A Note from the Coeditors-in-Chief

, LCSW & , Ph.D.

Just as we were wrapping up this special issue—with its focus on racism in our psychoanalytic community—America exploded. On May 25, in Minneapolis, a Black man, George Floyd, was brutally murdered, unleashing frustration, anguish, anger, and protests in the streets of our cities. Captured by a witness, the graphic crime video showed Mr. Floyd begging for his life as a police officer dug a knee into his neck. You know the rest: floodgates opened to the insidious problem of racism in all aspects of American life.

Insidious indeed, and it was not only Mr. Floyd. While we were in the final stages of editing, there were other shocking examples of systemic and sometimes violent bigotry throughout our nation: On February 23, Ahmaud Arbery, a Black man, jogging through a predominantly White neighborhood in Georgia, was shot and killed by a White father and son who believed Arbery was stealing from a house under construction; and on March 13, Breonna Taylor, an EMT in Louisville, was at home, in bed asleep, when police broke in without warning and fired eight shots, killing her. Also, on May 25, the day of Floyd’s murder, in New York’s Central Park, an encounter—not physically but psychically violent—occurred. A White woman from a prominent investment firm was reminded by a Black man to leash her dog, as is the rule. Her response? She called the police claiming that an “African-American male” was “threatening” her.

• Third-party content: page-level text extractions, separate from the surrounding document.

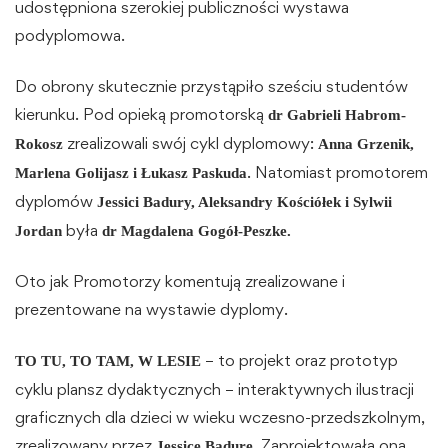
udostępniona szerokiej publiczności wystawa
podyplomowa.
Do obrony skutecznie przystąpiło sześciu studentów
kierunku. Pod opieką promotorską
dr Gabrieli Habrom-
zrealizowali swój cykl dyplomowy:
Rokosz
Anna Grzenik,
. Natomiast promotorem
Marlena Golijasz i Łukasz Paskuda
dyplomów
Jessici Badury, Aleksandry Kościółek i Sylwii
była
Jordan
dr Magdalena Gogół-Peszke.
Oto jak Promotorzy komentują zrealizowane i
prezentowane na wystawie dyplomy.
– to projekt oraz prototyp
TO TU, TO TAM, W LESIE
cyklu plansz dydaktycznych – interaktywnych ilustracji
graficznych dla dzieci w wieku wczesno-przedszkolnym,
zrealizowany przez
. Zaprojektowała ona
Jessicę Badurę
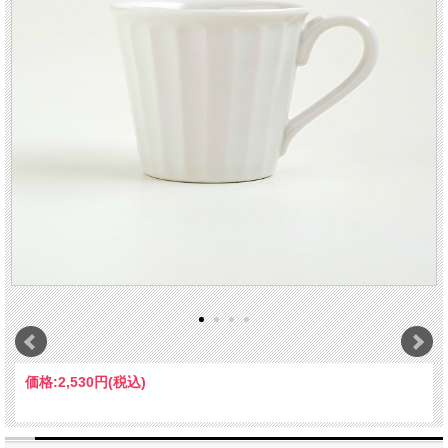
価格:
2,530円
(税込)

In fact, she was not being threatened at all.

These events occurred while the country was already grappling with COVID-19, a virus that—as Jean Petrucelli in this issue notes—continues to afflict people of color, including Blacks, Latinos, and Asians, at a rate more than double that of Whites (APM Research Lab, Citation2020). There is no question that this disparity is due to racial, social, and economic discrimination: people of color are more likely to live in crowded housing, often have less access to affordable health care, tend to work in essential fields that require close contact with others, and—in general—suffer more chronic health conditions and higher levels of stress than Whites. (Johns Hopkins Medicine, Citation2020). Such inequity, combined with the unending list of racially motivated outrages, underscores the pervasiveness of bigotry in our country, in our institutions, and in ourselves.

Yet, this is nothing new. Throughout our history, racism and inequality have been un-attended: swept under the rug. No wonder, once again, people of color and their allies took to the streets to make us all pay attention: to hear, and see, and listen, to what is, and has been for so long.

As Co-editors of this journal, we feel compelled to highlight the climate in which this special issue about “Changing the Conversation” finds itself. Sadly, we expect that by the time the issue is published, there will be other injustices to report. But we also hope that this time will be different. That this time the protests will be heard and felt by enough of us, that minds will be opened, that action will be taken, and that change will occur. To us, as human beings, as Americans—indeed as psychoanalysts, writers, and editors—the time is now.

Thank you for reading this important issue of Contemporary Psychoanalysis and for joining us on the journey to examine ourselves in these days of strife and sadness.